MLS confident new CBA will be done in time for March 6 season start
Major League Soccer's current collective bargaining agreement expires on Jan. 31 and the new season starts on March 6, but MLS deputy commissioner Mark Abbott said he's confident the new CBA will get done in time.
MLS and the MLS Players Union officials last met just prior to the Christmas holiday. The next meeting is scheduled to take place on or around Jan. 20.
"There will be enough meeting time to get a CBA done," Abbott said. "It's just a question of agreeing on the principal issues."
The dates for the meetings were hashed out back in October, and will increase in frequency as the start of the season approaches.

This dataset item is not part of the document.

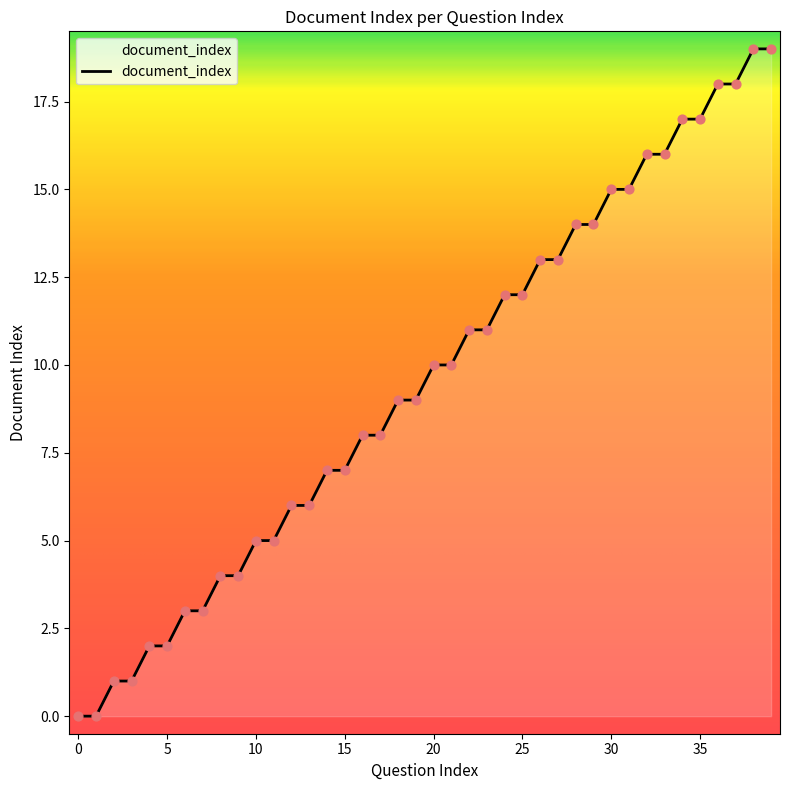

What is the difference between the maximum and minimum values?

19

The MLSPU has staked out its two primary aims, those being increased compensation for players, and free agency. According to MLSPU executive board member Todd Dunivant, both issues came up for discussion in December, which marked the first opportunity for MLS to respond to the union's initial CBA proposal.
The meeting was attended by the MLSPU leadership as well as player representatives Dunivant of the L.A. Galaxy, Jack Jewsbury of the Portland Timbers, Andrew Jacobson of New York City FC, and Jacob Peterson of Sporting Kansas City. MLS was represented by Abbott, executive vice president for player relations and competition Todd Durbin, and others.

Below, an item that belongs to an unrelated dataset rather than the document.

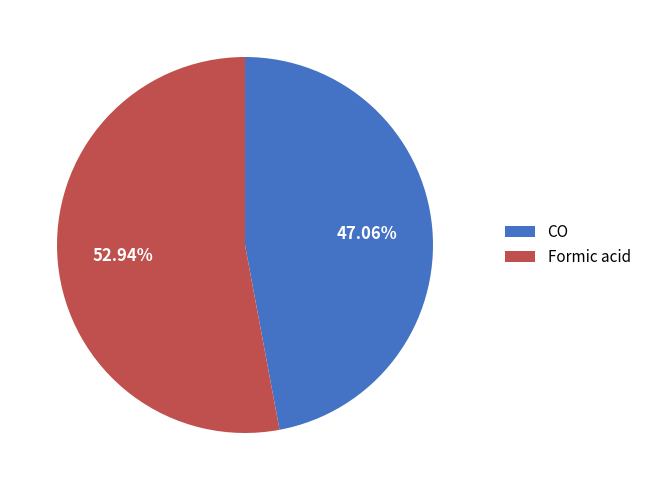

What percentage is NOT represented by Formic acid?

47.1%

MLSPU executive director Bob Foose indicated that MLS has formally responded to about 75 percent of the issues contained in the union's initial proposal, but free agency was not among them. The negotiation is just beginning, although Dunivant noted some minor differences from the last time a CBA was hashed out five years ago.
"I'd say the tone between the two sides is better than last time," said Dunivant. "I think there's mutual respect from both sides. Both sides want to get to the same place; they want this league to get to the same place.

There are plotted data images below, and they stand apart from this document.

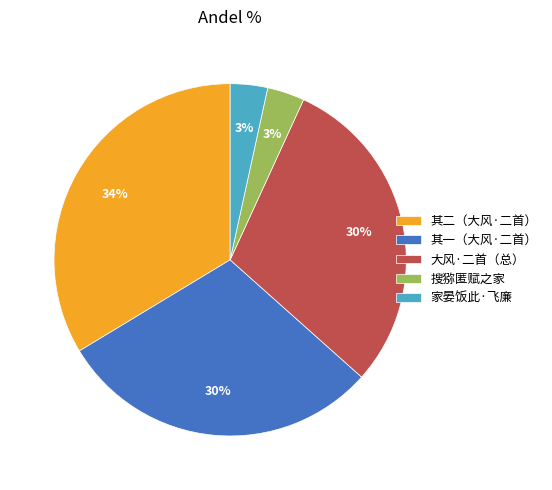

What is the largest slice in the pie chart?

其二（大风·二首）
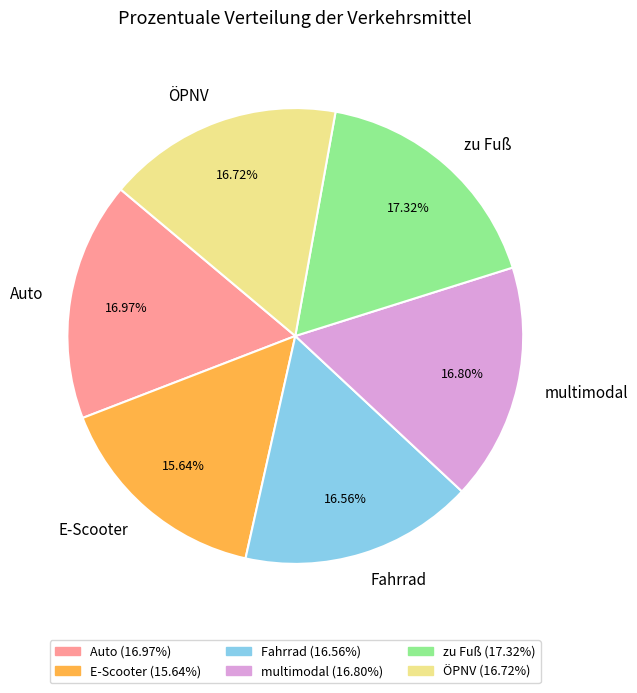

What percentage do zu Fuß and ÖPNV together represent?

34.0%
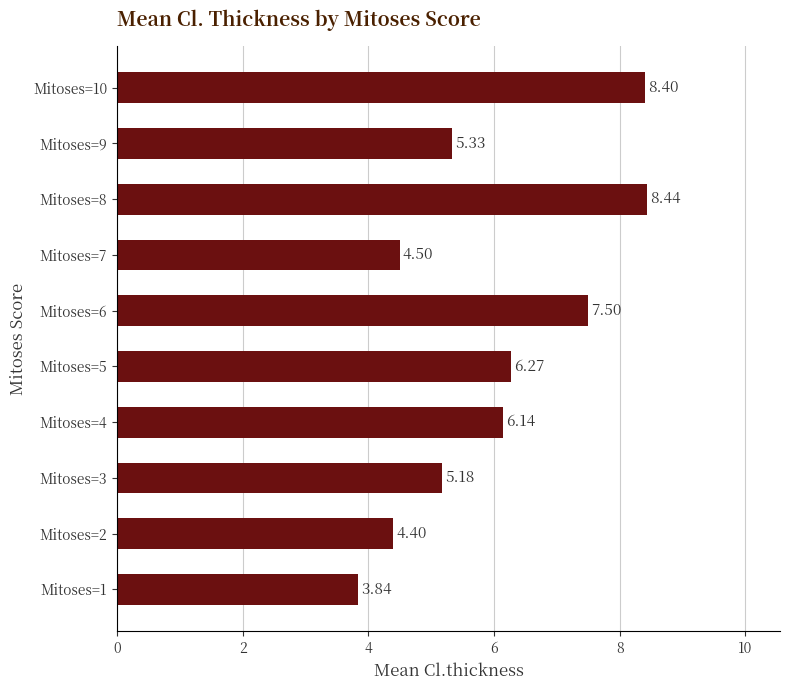

List the labels in order of value, smallest first.

Mitoses=1, Mitoses=2, Mitoses=7, Mitoses=3, Mitoses=9, Mitoses=4, Mitoses=5, Mitoses=6, Mitoses=10, Mitoses=8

"There's not a lot of things checked off the list yet, there's still a lot of work to be done on both sides."
In terms of the salary issue, the MLSPU's primary aim is to raise salaries for those at the lower and middle areas of the pay scale. When the first round of 2014 salary figures was released by the MLSPU last April, the average salary was $207,831, but the median was $91,827.
Dunivant contends that a broad-based increase will also enable MLS clubs to compete with their Liga MX counterparts more consistently in international club competitions. According to the Mexican edition of Forbes, the average salary of a Liga MX player is nearly double that of MLS ($418,439 vs. $214,154).
"You look at [Liga MX] salaries versus ours, it's not even close, yet we're expected to go out and compete with those guys and win the CONCACAF Champions League," he said. "Our national team has proven that they're right on par, if not better, than Mexico. Now it's time for our clubs to do that. In order to do that, you have to be realistic and you have to know that you're competing on completely different playing fields when their salary cap is two or three times higher than ours."
MLS commissioner Don Garber highlighted last month how MLS is losing in excess of $100 million a year. Foose indicated that he understands the union "needs to be responsible" in terms of what it asks for and that any increase needs to be tied to an increase in revenue.
The salary issue is one where there can be considerable give and take however, and it seems likely some sort of middle ground will ultimately be reached. It is free agency that will ultimately determine whether there is a work stoppage or not.
At present both sides are sticking to their respective starting positions on the issue of player movement. Abbott contends the league needs cost certainty, a curious statement when one considers that the salary cap -- as flexible as it is sometimes with the shenanigans occasionally surrounding Designated Players -- would appear to do plenty to keep costs under control.
But Abbott also said that the advent of free agency would create a domino effect. Intra-league bidding over players would undermine the way in which MLS competes for players on the international market.
Abbott said that control should rest with the league.
"Our ability to best effectively compete in the international market -- and this was the whole foundation of the league -- is when the league functions as a single voice in that international market," said Abbott. "If the league itself is trying to decide how do we best compete against all of these international clubs, it would be more effective if the league is making those decisions, as opposed to our clubs competing with one another."
Generally speaking, the version of free agency being floated by the union is one whereby players who have played a certain number of games in MLS, or been in the league for a certain number of years would be able to choose the team they play for once their contract expires. The plan is to provide incentive to those players to remain in the league rather than head abroad.
"MLS is built on those players who have earned their way through the league," said Dunivant. "Free agency takes the onus off paying players who are not proven and who are not a sure commodity in this league. That's the system now, to squeeze the player that has done well in the league so that you can go and spend that money on new resources on say 10 players and hope three work out. We don't think that's a good model going forward."
Abbott disagreed, and insisted that the current single entity model has provided stability and growth as the league prepares to enter its 20th season.
"Think about all the investments that we've needed to make; in stadiums, infrastructure, players, player development," he said. ""Look at player development alone. We went from zero invested in player development a few years ago to over $30 million a year now. It's our structure, the stability it's allowed us to make those investments."
The extent of the modifications to that structure will take shape in the coming weeks.